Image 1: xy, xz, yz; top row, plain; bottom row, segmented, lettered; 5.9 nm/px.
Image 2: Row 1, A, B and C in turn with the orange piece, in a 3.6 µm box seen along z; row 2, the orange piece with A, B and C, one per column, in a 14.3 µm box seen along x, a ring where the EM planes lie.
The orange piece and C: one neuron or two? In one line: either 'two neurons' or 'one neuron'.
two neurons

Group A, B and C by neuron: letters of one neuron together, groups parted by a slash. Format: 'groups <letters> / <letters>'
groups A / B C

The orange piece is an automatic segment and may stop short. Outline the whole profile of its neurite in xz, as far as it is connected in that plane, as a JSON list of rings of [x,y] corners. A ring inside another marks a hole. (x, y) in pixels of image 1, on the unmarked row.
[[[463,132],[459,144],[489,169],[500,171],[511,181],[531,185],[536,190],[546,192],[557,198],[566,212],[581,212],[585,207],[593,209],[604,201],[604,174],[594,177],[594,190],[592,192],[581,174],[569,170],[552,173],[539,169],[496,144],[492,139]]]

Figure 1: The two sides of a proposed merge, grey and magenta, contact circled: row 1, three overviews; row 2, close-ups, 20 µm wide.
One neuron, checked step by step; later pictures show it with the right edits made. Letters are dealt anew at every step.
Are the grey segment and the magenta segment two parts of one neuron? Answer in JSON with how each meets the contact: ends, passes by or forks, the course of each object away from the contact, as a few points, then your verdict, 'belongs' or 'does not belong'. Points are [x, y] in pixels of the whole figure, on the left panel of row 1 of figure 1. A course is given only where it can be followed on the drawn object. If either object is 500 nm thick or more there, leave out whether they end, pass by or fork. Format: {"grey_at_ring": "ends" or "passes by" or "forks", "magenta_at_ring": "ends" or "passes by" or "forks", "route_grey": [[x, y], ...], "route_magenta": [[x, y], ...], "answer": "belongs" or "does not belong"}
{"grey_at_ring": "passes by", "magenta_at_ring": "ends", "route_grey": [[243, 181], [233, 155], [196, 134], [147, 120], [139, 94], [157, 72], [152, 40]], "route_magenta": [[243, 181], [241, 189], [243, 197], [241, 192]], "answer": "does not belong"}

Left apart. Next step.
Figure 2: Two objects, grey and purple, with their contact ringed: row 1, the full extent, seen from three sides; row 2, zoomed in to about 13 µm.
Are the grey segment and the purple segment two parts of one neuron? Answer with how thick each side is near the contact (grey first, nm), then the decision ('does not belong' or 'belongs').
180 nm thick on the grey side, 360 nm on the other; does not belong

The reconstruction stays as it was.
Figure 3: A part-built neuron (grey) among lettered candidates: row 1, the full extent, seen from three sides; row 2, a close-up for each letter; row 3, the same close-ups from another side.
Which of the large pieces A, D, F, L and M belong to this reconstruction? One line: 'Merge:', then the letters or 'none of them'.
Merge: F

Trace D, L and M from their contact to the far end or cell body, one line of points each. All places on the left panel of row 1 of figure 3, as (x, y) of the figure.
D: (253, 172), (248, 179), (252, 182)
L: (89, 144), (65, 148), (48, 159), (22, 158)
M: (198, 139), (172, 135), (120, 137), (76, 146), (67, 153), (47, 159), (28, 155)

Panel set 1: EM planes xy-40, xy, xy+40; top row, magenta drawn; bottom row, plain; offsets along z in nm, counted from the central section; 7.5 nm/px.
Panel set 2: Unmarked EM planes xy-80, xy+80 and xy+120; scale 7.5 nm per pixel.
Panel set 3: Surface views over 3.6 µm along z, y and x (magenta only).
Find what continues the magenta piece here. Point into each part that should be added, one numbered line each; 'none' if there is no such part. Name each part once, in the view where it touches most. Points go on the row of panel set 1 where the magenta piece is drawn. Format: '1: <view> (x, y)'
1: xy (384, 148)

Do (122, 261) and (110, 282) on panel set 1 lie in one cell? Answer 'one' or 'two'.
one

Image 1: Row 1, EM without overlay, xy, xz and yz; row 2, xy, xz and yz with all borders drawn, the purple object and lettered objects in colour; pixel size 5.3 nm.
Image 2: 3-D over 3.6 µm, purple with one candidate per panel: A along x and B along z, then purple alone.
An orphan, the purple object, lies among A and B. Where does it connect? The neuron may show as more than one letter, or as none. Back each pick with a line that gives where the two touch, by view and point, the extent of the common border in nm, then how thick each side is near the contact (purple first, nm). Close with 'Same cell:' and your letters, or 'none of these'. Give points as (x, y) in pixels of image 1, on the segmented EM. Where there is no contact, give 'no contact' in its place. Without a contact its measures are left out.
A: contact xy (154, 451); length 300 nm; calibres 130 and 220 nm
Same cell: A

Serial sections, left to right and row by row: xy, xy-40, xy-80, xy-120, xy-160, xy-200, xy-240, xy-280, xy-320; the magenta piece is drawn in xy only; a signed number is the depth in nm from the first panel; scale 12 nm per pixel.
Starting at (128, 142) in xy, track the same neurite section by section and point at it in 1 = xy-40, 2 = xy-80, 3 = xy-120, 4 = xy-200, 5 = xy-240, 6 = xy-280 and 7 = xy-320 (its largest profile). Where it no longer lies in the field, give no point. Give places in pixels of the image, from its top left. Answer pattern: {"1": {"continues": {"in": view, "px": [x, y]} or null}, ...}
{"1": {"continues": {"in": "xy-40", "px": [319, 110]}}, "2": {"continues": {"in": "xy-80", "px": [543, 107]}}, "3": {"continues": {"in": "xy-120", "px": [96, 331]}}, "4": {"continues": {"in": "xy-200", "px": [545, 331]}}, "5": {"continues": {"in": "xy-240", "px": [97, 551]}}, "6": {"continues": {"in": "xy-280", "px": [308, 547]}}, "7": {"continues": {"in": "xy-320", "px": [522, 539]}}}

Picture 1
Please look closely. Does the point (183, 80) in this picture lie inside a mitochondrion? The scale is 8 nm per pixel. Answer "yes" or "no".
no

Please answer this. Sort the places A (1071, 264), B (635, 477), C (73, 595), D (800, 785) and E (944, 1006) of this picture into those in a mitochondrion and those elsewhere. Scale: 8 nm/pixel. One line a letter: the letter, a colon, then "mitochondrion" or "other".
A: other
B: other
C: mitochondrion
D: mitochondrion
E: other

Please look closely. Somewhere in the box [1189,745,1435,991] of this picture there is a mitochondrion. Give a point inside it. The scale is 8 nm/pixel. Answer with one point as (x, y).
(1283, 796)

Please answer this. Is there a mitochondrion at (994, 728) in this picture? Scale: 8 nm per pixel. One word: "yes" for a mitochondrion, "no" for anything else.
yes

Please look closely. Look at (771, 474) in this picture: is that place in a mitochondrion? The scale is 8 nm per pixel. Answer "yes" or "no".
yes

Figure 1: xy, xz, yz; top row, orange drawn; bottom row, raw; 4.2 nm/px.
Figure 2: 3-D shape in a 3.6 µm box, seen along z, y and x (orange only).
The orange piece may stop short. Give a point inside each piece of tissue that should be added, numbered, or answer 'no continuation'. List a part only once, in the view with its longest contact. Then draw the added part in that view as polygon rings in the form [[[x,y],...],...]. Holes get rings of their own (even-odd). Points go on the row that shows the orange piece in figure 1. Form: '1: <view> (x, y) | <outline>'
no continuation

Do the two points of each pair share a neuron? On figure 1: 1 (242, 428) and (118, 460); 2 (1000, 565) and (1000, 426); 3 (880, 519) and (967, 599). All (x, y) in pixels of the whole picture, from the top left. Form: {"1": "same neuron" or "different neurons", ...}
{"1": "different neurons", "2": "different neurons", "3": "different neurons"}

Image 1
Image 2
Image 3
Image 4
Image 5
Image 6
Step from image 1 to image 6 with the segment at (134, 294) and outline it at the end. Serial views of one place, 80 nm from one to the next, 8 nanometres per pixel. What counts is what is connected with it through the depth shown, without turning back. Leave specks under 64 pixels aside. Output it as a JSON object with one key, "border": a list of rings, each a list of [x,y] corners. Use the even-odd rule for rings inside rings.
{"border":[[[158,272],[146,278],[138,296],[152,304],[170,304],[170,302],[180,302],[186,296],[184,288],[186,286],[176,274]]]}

Your task — From the records above, quote only the lines running from the line with "Do (122, 261)" to the line with "Image 2: 3-D", both lines included.

Solution for this exercise —
Do (122, 261) and (110, 282) on panel set 1 lie in one cell? Answer 'one' or 'two'.
one

Image 1: Row 1, EM without overlay, xy, xz and yz; row 2, xy, xz and yz with all borders drawn, the purple object and lettered objects in colour; pixel size 5.3 nm.
Image 2: 3-D over 3.6 µm, purple with one candidate per panel: A along x and B along z, then purple alone.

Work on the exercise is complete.